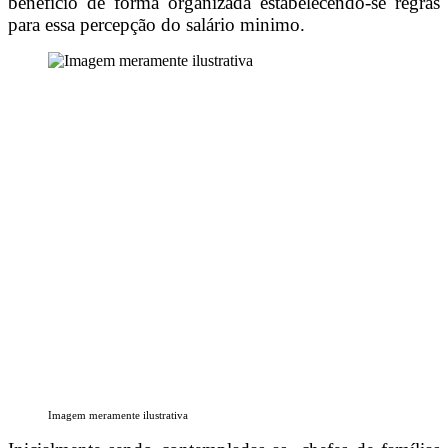
beneficio de forma organizada estabelecendo-se regras
para essa percepção do salário minimo.
Imagem meramente ilustrativa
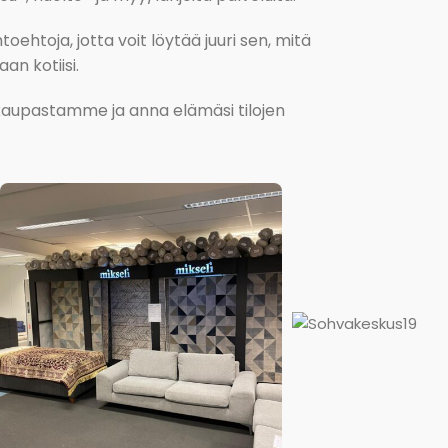
oehtoja, jotta voit löytää juuri sen, mitä
an kotiisi.
kokaupastamme ja anna elämäsi tilojen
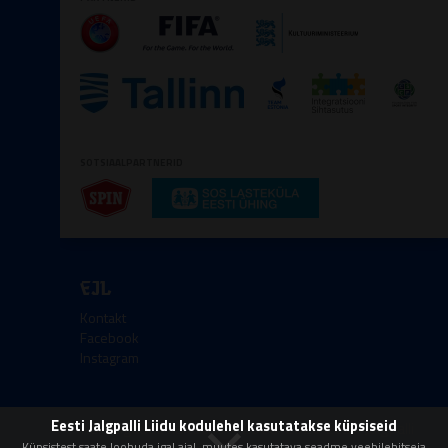
SOTSIAALPARTNERID
EJL
Kontakt
Facebook
Instagram
×
Eesti Jalgpalli Liidu kodulehel kasutatakse küpsiseid
Kőik őigused kaitstud © 2008-2026 Eesti Jalgpalli
Küpsistest saate loobuda igal ajal, muutes kasutatava seadme veebilehitseja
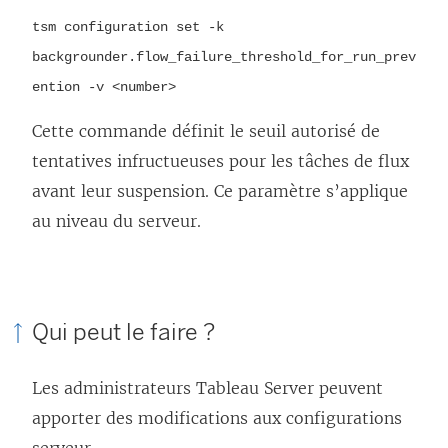
tsm configuration set -k
backgrounder.flow_failure_threshold_for_run_prev
ention -v <number>
Cette commande définit le seuil autorisé de
tentatives infructueuses pour les tâches de flux
avant leur suspension. Ce paramètre s’applique
au niveau du serveur.
Qui peut le faire ?
Les administrateurs Tableau Server peuvent
apporter des modifications aux configurations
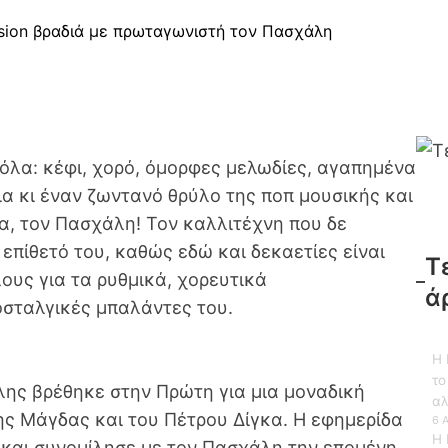
ision βραδιά με πρωταγωνιστή τον Πασχάλη
 όλα: κέφι, χορό, όμορφες μελωδίες, αγαπημένα
α κι έναν ζωντανό θρύλο της ποπ μουσικής και
α, τον Πασχάλη! Τον καλλιτέχνη που δε
 επίθετό του, καθώς εδώ και δεκαετίες είναι
Τ
ους για τα ρυθμικά, χορευτικά
ά
οσταλγικές μπαλάντες του.
Η 
το
λης βρέθηκε στην Πρώτη για μια μοναδική
αλ
ς Μάγδας και του Πέτρου Δίγκα. Η εφημερίδα
6 
Η 
 και συνομίλησε με τον Πασχάλη την επομένη,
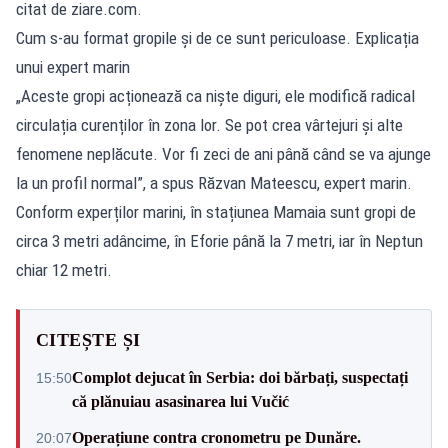
citat de ziare.com.
Cum s-au format gropile și de ce sunt periculoase. Explicația
unui expert marin
„Aceste gropi acționează ca niște diguri, ele modifică radical
circulația curenților în zona lor. Se pot crea vârtejuri și alte
fenomene neplăcute. Vor fi zeci de ani până când se va ajunge
la un profil normal”, a spus Răzvan Mateescu, expert marin.
Conform experților marini, în stațiunea Mamaia sunt gropi de
circa 3 metri adâncime, în Eforie până la 7 metri, iar în Neptun
chiar 12 metri.
CITEȘTE ȘI
Complot dejucat în Serbia: doi bărbați, suspectați
15:50
că plănuiau asasinarea lui Vučić
Operațiune contra cronometru pe Dunăre.
20:07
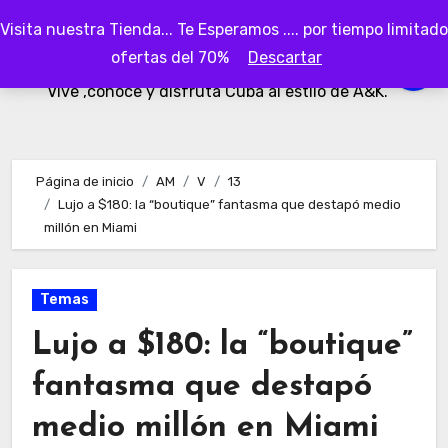
Ir
Visita nuestra Tienda... Te Esperamos .... por tiempo limitado
al
AKubaa
ofertas del 70%
Descartar
contenido
Vive ,conoce y disfruta Cuba al estilo de A&K.
Página de inicio
AM
V
13
Lujo a $180: la “boutique” fantasma que destapó medio
millón en Miami
Temas
Lujo a $180: la “boutique”
fantasma que destapó
medio millón en Miami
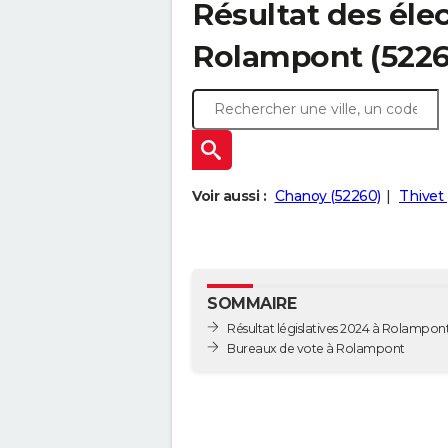
Résultat des élec
Rolampont (5226
Voir aussi :
Chanoy (52260)
Thivet
SOMMAIRE
Résultat législatives 2024 à Rolampon
Bureaux de vote à Rolampont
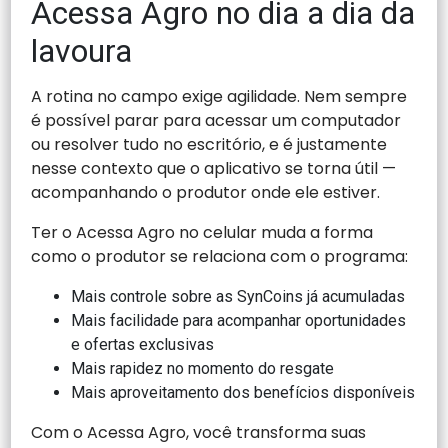
Acessa Agro no dia a dia da
lavoura
A rotina no campo exige agilidade. Nem sempre
é possível parar para acessar um computador
ou resolver tudo no escritório, e é justamente
nesse contexto que o aplicativo se torna útil —
acompanhando o produtor onde ele estiver.
Ter o Acessa Agro no celular muda a forma
como o produtor se relaciona com o programa:
Mais controle sobre as SynCoins já acumuladas
Mais facilidade para acompanhar oportunidades
e ofertas exclusivas
Mais rapidez no momento do resgate
Mais aproveitamento dos benefícios disponíveis
Com o Acessa Agro, você transforma suas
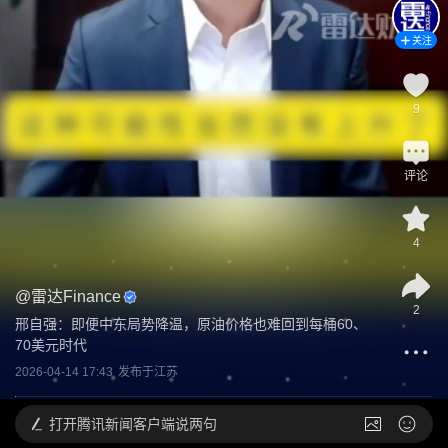
关注
9
评论
4
@
雷达Finance
2
邢自强：即便中东局势降温，原油价格也难回到每桶60、
70美元时代
2026-04-14 17:43
发布于
江苏
打开
腾讯新闻客户端说两句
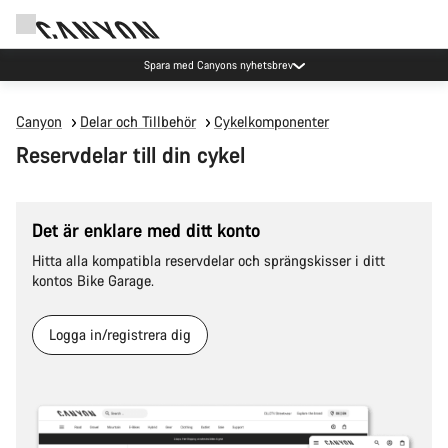
Spara med Canyons nyhetsbrev
Canyon
Delar och Tillbehör
Cykelkomponenter
Reservdelar till din cykel
Det är enklare med ditt konto
Hitta alla kompatibla reservdelar och sprängskisser i ditt
kontos Bike Garage.
Logga in/registrera dig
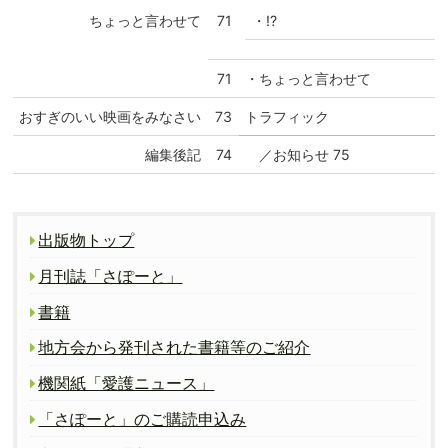
・!?
ちょっと言わせて
71
71
・ちょっと言わせて
おすぎのいい映画をみなさい
73
トラフィック
編集後記
74
／お知らせ 75
出版物トップ
月刊誌「さぽーと」
書籍
地方会から発刊された書籍等のご紹介
機関紙「愛護ニュース」
「さぽーと」のご購読申込み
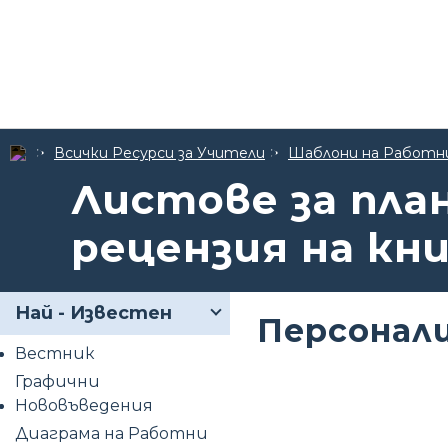
Всички Ресурси за Учители
Шаблони на Работн
Листове за пла
рецензия на кн
Най - Известен
Персонали
Вестник
Графични
Нововъведения
Диаграма на Работни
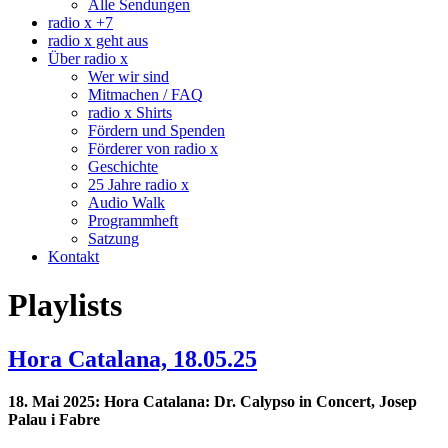
Alle Sendungen
radio x +7
radio x geht aus
Über radio x
Wer wir sind
Mitmachen / FAQ
radio x Shirts
Fördern und Spenden
Förderer von radio x
Geschichte
25 Jahre radio x
Audio Walk
Programmheft
Satzung
Kontakt
Playlists
Hora Catalana, 18.05.25
18. Mai 2025: Hora Catalana: Dr. Calypso in Concert, Josep
Palau i Fabre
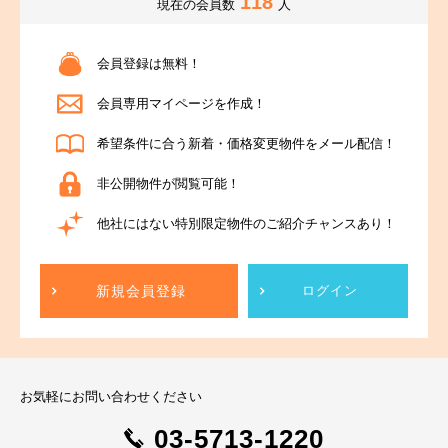
118
現在の会員数
人
会員登録は無料！
会員専用マイページを作成！
希望条件に合う新着・価格変更物件をメール配信！
非公開物件が閲覧可能！
他社にはない特別限定物件のご紹介チャンスあり！
新規会員登録
ログイン
お気軽にお問い合わせください
03-5713-1220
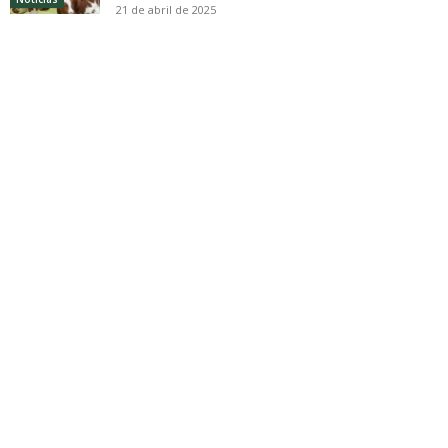
21 de abril de 2025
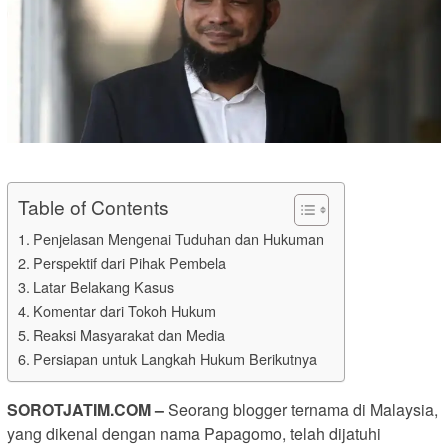
Table of Contents
Penjelasan Mengenai Tuduhan dan Hukuman
Perspektif dari Pihak Pembela
Latar Belakang Kasus
Komentar dari Tokoh Hukum
Reaksi Masyarakat dan Media
Persiapan untuk Langkah Hukum Berikutnya
SOROTJATIM.COM –
Seorang blogger ternama di Malaysia,
yang dikenal dengan nama Papagomo, telah dijatuhi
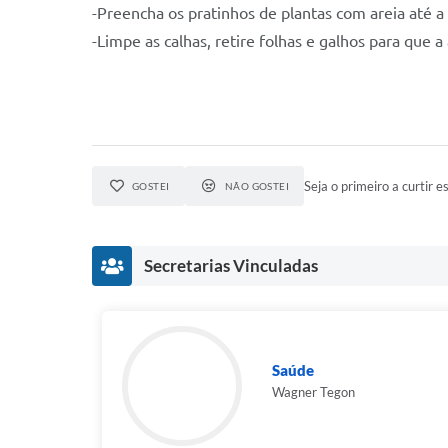
-Preencha os pratinhos de plantas com areia até a
-Limpe as calhas, retire folhas e galhos para que 
Seja o primeiro a curtir es
GOSTEI
NÃO GOSTEI
Secretarias Vinculadas
Saúde
Wagner Tegon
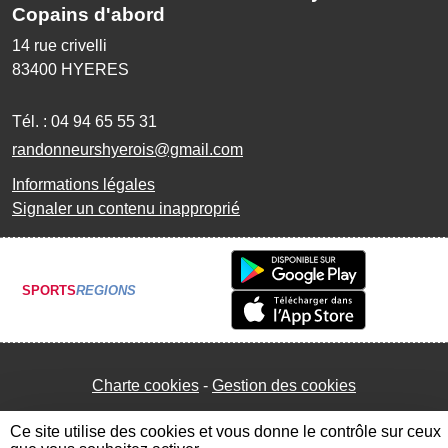
Copains d'abord
14 rue crivelli
83400
HYERES
Tél. :
04 94 65 55 31
randonneurshyerois@gmail.com
Informations légales
Signaler un contenu inapproprié
SPORTS
REGIONS
Charte cookies
Gestion des cookies
Ce site utilise des cookies et vous donne le contrôle sur ceux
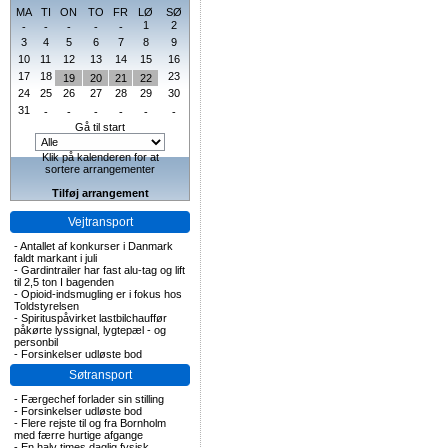
MA
TI
ON
TO
FR
LØ
SØ
1
2
-
-
-
-
-
3
4
5
6
7
8
9
10
11
12
13
14
15
16
17
18
23
19
20
21
22
24
25
26
27
28
29
30
31
-
-
-
-
-
-
Gå til start
Klik på kalenderen for at
sortere arrangementer
Tilføj arrangement
Vejtransport
-
Antallet af konkurser i Danmark
faldt markant i juli
-
Gardintrailer har fast alu-tag og lift
til 2,5 ton I bagenden
-
Opioid-indsmugling er i fokus hos
Toldstyrelsen
-
Spirituspåvirket lastbilchauffør
påkørte lyssignal, lygtepæl - og
personbil
-
Forsinkelser udløste bod
Søtransport
-
Færgechef forlader sin stilling
-
Forsinkelser udløste bod
-
Flere rejste til og fra Bornholm
med færre hurtige afgange
-
En halv times daglig fysisk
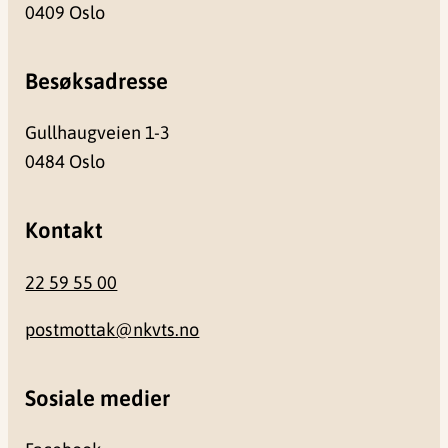
0409 Oslo
Besøksadresse
Gullhaugveien 1-3
0484 Oslo
Kontakt
22 59 55 00
postmottak@nkvts.no
Sosiale medier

▸ **THE PROBLEM**
Retype the material above exactly, images excluded.

▸ **RESULT**
beneficio de forma organizada estabelecendo-se regras
para essa percepção do salário minimo.
Imagem meramente ilustrativa
oehtoja, jotta voit löytää juuri sen, mitä
an kotiisi.
kokaupastamme ja anna elämäsi tilojen
SOTSIAALPARTNERID
EJL
Kontakt
Facebook
Instagram
×
Eesti Jalgpalli Liidu kodulehel kasutatakse küpsiseid
Kőik őigused kaitstud © 2008-2026 Eesti Jalgpalli
Küpsistest saate loobuda igal ajal, muutes kasutatava seadme veebilehitseja
tsm configuration set -k
backgrounder.flow_failure_threshold_for_run_prev
ention -v <number>
Cette commande définit le seuil autorisé de
tentatives infructueuses pour les tâches de flux
avant leur suspension. Ce paramètre s’applique
au niveau du serveur.
Qui peut le faire ?
Les administrateurs Tableau Server peuvent
apporter des modifications aux configurations
ision βραδιά με πρωταγωνιστή τον Πασχάλη
 όλα: κέφι, χορό, όμορφες μελωδίες, αγαπημένα
α κι έναν ζωντανό θρύλο της ποπ μουσικής και
α, τον Πασχάλη! Τον καλλιτέχνη που δε
 επίθετό του, καθώς εδώ και δεκαετίες είναι
Τ
ους για τα ρυθμικά, χορευτικά
ά
οσταλγικές μπαλάντες του.
Η 
το
λης βρέθηκε στην Πρώτη για μια μοναδική
αλ
ς Μάγδας και του Πέτρου Δίγκα. Η εφημερίδα
6 
Η 
 και συνομίλησε με τον Πασχάλη την επομένη,
citat de ziare.com.
Cum s-au format gropile și de ce sunt periculoase. Explicația
unui expert marin
„Aceste gropi acționează ca niște diguri, ele modifică radical
circulația curenților în zona lor. Se pot crea vârtejuri și alte
fenomene neplăcute. Vor fi zeci de ani până când se va ajunge
la un profil normal”, a spus Răzvan Mateescu, expert marin.
Conform experților marini, în stațiunea Mamaia sunt gropi de
circa 3 metri adâncime, în Eforie până la 7 metri, iar în Neptun
chiar 12 metri.
CITEȘTE ȘI
Complot dejucat în Serbia: doi bărbați, suspectați
15:50
că plănuiau asasinarea lui Vučić
Operațiune contra cronometru pe Dunăre.
20:07
Ir
Visita nuestra Tienda... Te Esperamos .... por tiempo limitado
al
AKubaa
ofertas del 70%
Descartar
contenido
Vive ,conoce y disfruta Cuba al estilo de A&K.
Página de inicio
AM
V
13
Lujo a $180: la “boutique” fantasma que destapó medio
millón en Miami
Temas
Lujo a $180: la “boutique”
fantasma que destapó
medio millón en Miami
Résultat des élec
Rolampont (5226
Voir aussi :
Chanoy (52260)
Thivet
SOMMAIRE
Résultat législatives 2024 à Rolampon
Bureaux de vote à Rolampont
Acessa Agro no dia a dia da
lavoura
A rotina no campo exige agilidade. Nem sempre
é possível parar para acessar um computador
ou resolver tudo no escritório, e é justamente
nesse contexto que o aplicativo se torna útil —
acompanhando o produtor onde ele estiver.
Ter o Acessa Agro no celular muda a forma
como o produtor se relaciona com o programa:
Mais controle sobre as SynCoins já acumuladas
Mais facilidade para acompanhar oportunidades
e ofertas exclusivas
Mais rapidez no momento do resgate
Mais aproveitamento dos benefícios disponíveis
Com o Acessa Agro, você transforma suas
关注
9
评论
4
@
雷达Finance
2
邢自强：即便中东局势降温，原油价格也难回到每桶60、
70美元时代
2026-04-14 17:43
发布于
江苏
打开
腾讯新闻客户端说两句
Spara med Canyons nyhetsbrev
Canyon
Delar och Tillbehör
Cykelkomponenter
Reservdelar till din cykel
Det är enklare med ditt konto
Hitta alla kompatibla reservdelar och sprängskisser i ditt
kontos Bike Garage.
Logga in/registrera dig
・!?
ちょっと言わせて
71
71
・ちょっと言わせて
おすぎのいい映画をみなさい
73
トラフィック
編集後記
74
／お知らせ 75
出版物トップ
月刊誌「さぽーと」
書籍
地方会から発刊された書籍等のご紹介
機関紙「愛護ニュース」
「さぽーと」のご購読申込み
Всички Ресурси за Учители
Шаблони на Работн
Листове за пла
рецензия на кн
Най - Известен
Персонали
Вестник
Графични
Нововъведения
Диаграма на Работни
Alle Sendungen
radio x +7
radio x geht aus
Über radio x
Wer wir sind
Mitmachen / FAQ
radio x Shirts
Fördern und Spenden
Förderer von radio x
Geschichte
25 Jahre radio x
Audio Walk
Programmheft
Satzung
Kontakt
Playlists
Hora Catalana, 18.05.25
18. Mai 2025: Hora Catalana: Dr. Calypso in Concert, Josep
Palau i Fabre
118
現在の会員数
人
会員登録は無料！
会員専用マイページを作成！
希望条件に合う新着・価格変更物件をメール配信！
非公開物件が閲覧可能！
他社にはない特別限定物件のご紹介チャンスあり！
新規会員登録
ログイン
お気軽にお問い合わせください
03-5713-1220
21 de abril de 2025
Table of Contents
Penjelasan Mengenai Tuduhan dan Hukuman
Perspektif dari Pihak Pembela
Latar Belakang Kasus
Komentar dari Tokoh Hukum
Reaksi Masyarakat dan Media
Persiapan untuk Langkah Hukum Berikutnya
SOROTJATIM.COM –
Seorang blogger ternama di Malaysia,
yang dikenal dengan nama Papagomo, telah dijatuhi
-Preencha os pratinhos de plantas com areia até a
-Limpe as calhas, retire folhas e galhos para que 
Seja o primeiro a curtir es
GOSTEI
NÃO GOSTEI
Secretarias Vinculadas
Saúde
Wagner Tegon
Copains d'abord
14 rue crivelli
83400
HYERES
Tél. :
04 94 65 55 31
randonneurshyerois@gmail.com
Informations légales
Signaler un contenu inapproprié
SPORTS
REGIONS
Charte cookies
Gestion des cookies
Ce site utilise des cookies et vous donne le contrôle sur ceux
MA
TI
ON
TO
FR
LØ
SØ
1
2
-
-
-
-
-
3
4
5
6
7
8
9
10
11
12
13
14
15
16
17
18
23
19
20
21
22
24
25
26
27
28
29
30
31
-
-
-
-
-
-
Gå til start
Klik på kalenderen for at
sortere arrangementer
Tilføj arrangement
Vejtransport
-
Antallet af konkurser i Danmark
faldt markant i juli
-
Gardintrailer har fast alu-tag og lift
til 2,5 ton I bagenden
-
Opioid-indsmugling er i fokus hos
Toldstyrelsen
-
Spirituspåvirket lastbilchauffør
påkørte lyssignal, lygtepæl - og
personbil
-
Forsinkelser udløste bod
Søtransport
-
Færgechef forlader sin stilling
-
Forsinkelser udløste bod
-
Flere rejste til og fra Bornholm
med færre hurtige afgange
-
En halv times daglig fysisk
0409 Oslo
Besøksadresse
Gullhaugveien 1-3
0484 Oslo
Kontakt
22 59 55 00
postmottak@nkvts.no
Sosiale medier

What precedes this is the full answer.